菅義偉官房長官は23日深夜、緊急記者会見を開き、内戦が続くシリアで2015年に行方不明になったジャーナリスト安田純平さん(44)とみられる男性が解放され、トルコに出国したと述べた。安田さんは埼玉県入間市出身。これまでシリアの武装勢力が身代金を求め、身柄を拘束していたとされる。行方不明になってから約3年4か月で、事件は大きな展開を迎えた。なぜ、いま解放されたのか。

 安田さんとみられる男性がトルコに出国したことを受け、日本政府は男性が滞在している南部アンタキヤに日本大使館員を派遣、本人であることの確認を急いだ。

 アンタキヤはシリア国境に近く、男性は入管施設にいるという。

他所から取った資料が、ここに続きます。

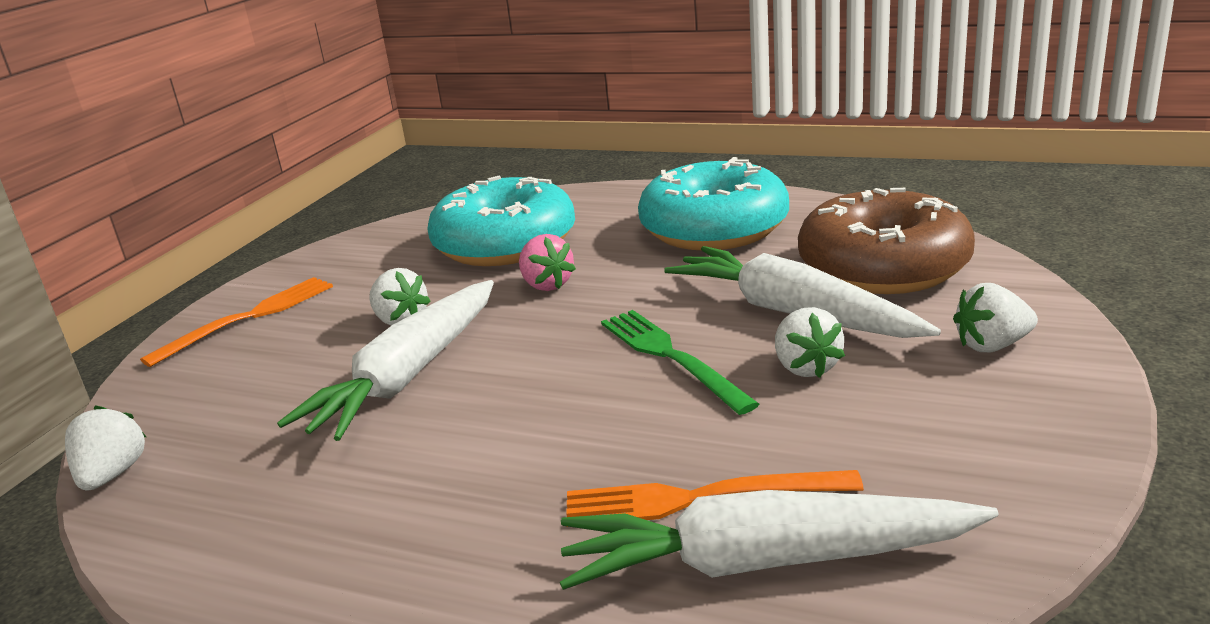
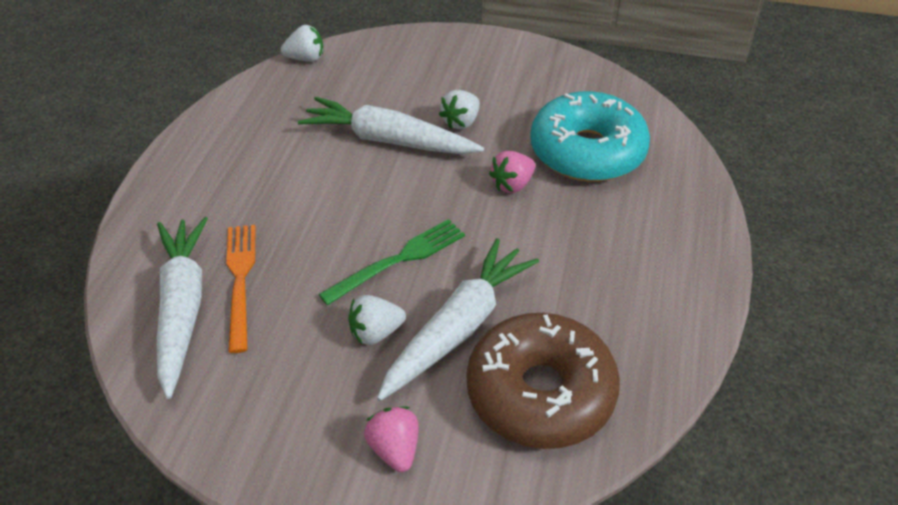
camera: 80 degrees right, 20 degrees up
(249, 318) = (470, 55): orange fork -> none
(714, 228) = (622, 277): turquoise donut -> none
(992, 345) = (395, 449): white strawberry -> pink strawberry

解放の経緯は明らかになっていないが、菅氏は緊急会見で、中東のカタールから解放情報がもたらされたと述べており、カタールが交渉を仲介したとみられる。

 反体制派に近いシリア人権監視団(英国)は23日「信頼できる筋」の情報として、安田さんはカタールとトルコが主導した交渉を経て4日前に解放されていたと発表した。日本政府は確認しておらず信ぴょう性は不明。

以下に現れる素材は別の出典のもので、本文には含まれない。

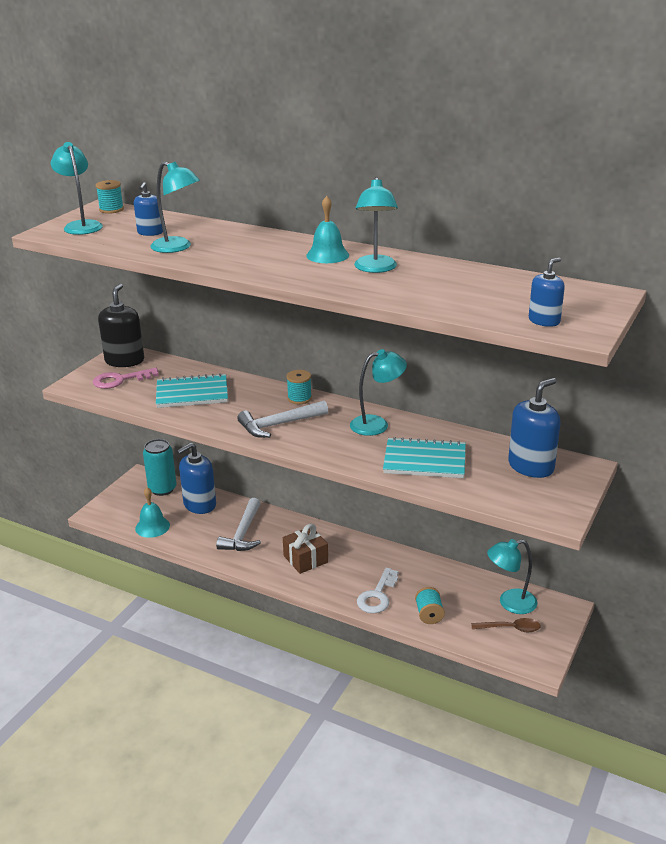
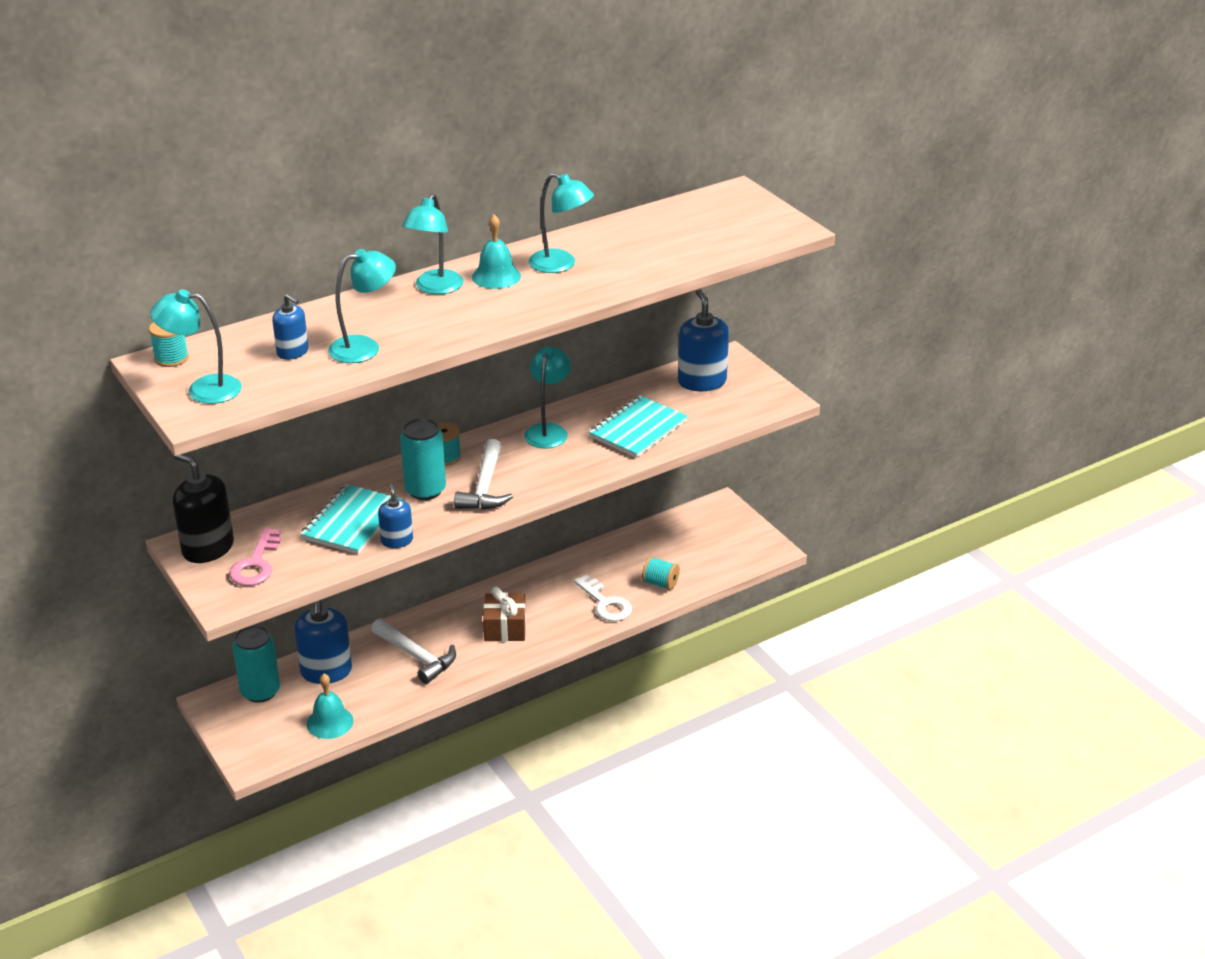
camera: 60 degrees left, 5 degrees up
(252, 405) = (425, 490): none -> turquoise can
(510, 603) = (688, 531): turquoise lamp -> turquoise lamp (435, 288)
(510, 628) = (719, 546): brown spoon -> none
(544, 321) = (756, 234): blue soap dispenser -> blue soap dispenser (397, 540)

 安田さんの妻で歌手のMyuさんは「情報が本当なら『よく頑張ったね。みんなで待っていたよ』と伝えたい」と述べた。

 安田さんは取材のため15年6月、トルコ南部ハタイ県からシリア北西部イドリブ県に越境後、消息を絶った。16年3月に安田さんとみられる男性が英語でメッセージを読み上げる映像が公開。同年5月には「助けて」と日本語で書いた紙を示す画像も公開された。

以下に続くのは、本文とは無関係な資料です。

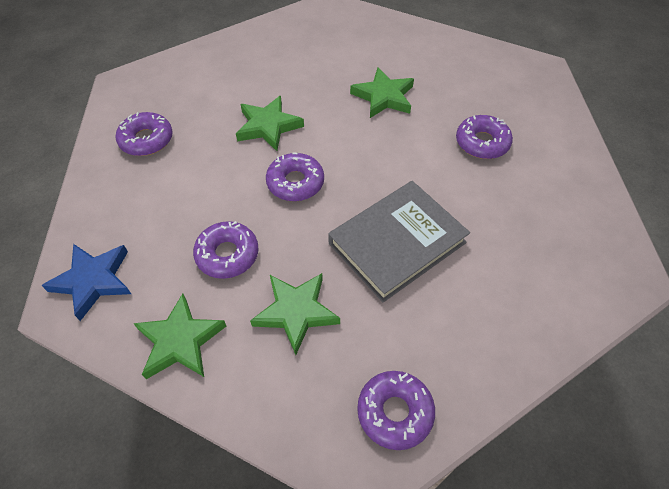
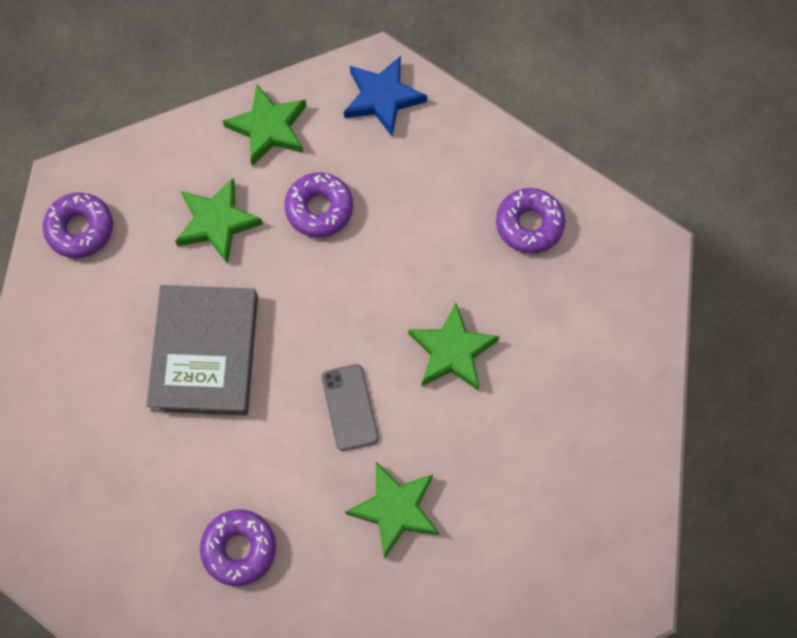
camera: 130 degrees right, 15 degrees up
(295, 183) = (351, 320): purple donut -> none
(351, 148) = (349, 407): none -> grey phone

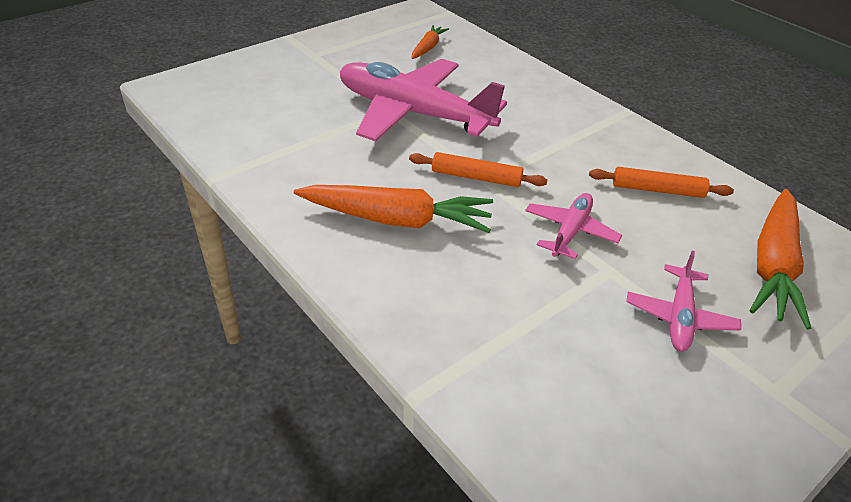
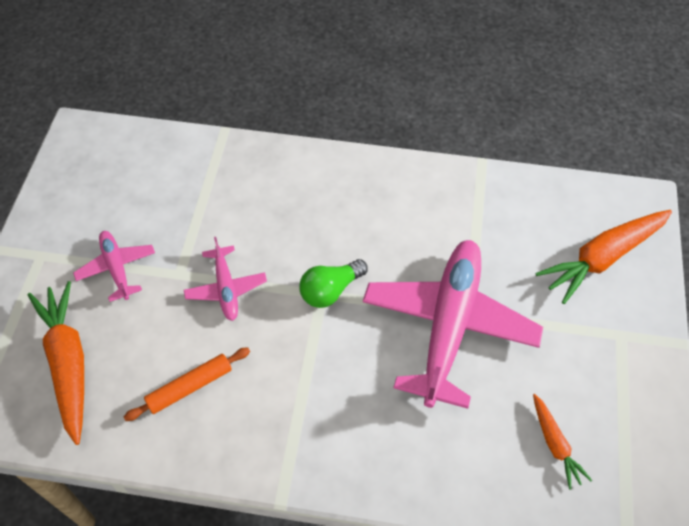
camera: 140 degrees right, 15 degrees up
(396, 220) = (341, 213): orange carrot -> orange carrot (602, 258)
(413, 113) = (449, 325): pink plane -> pink plane turned 60 degrees counterclockwise
(476, 177) = (330, 291): orange rolling pin -> green light bulb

 今年7月末、安田さんとみられる男性の映像がインターネット上に公開された。オレンジ色の服を着た安田さんは日本語で「私の名前はウマルです。韓国人です」と述べた上で「とてもひどい環境にいます。今すぐ助けてください」と訴えた。背後には銃を構えた黒装束の男2人が立っていた。また「今日の日付は2018年7月25日」と述べた。

 武装勢力は身代金交渉を求めて日本政府に接触を図っていたとされる。国際テロ組織アルカイダ系の過激派「ヌスラ戦線」(後にアルカイダから離脱し「シリア解放機構」を設立)が拘束していたとみられてきたが、分派した別組織に身柄が移ったとの情報も出ていた。

 安田さんはイラク戦争後のイラクを取材していた04年4月、地元の自警団に拘束され、3日後に解放されたことがある。その後もイラクやシリアで現地取材していた。

 イドリブ県は、シリア内戦で劣勢の反体制派にとって最後の拠点。各地でアサド政権軍に敗れた反体制派や過激派が大勢移送され、外国人戦闘員も多数残るとされる。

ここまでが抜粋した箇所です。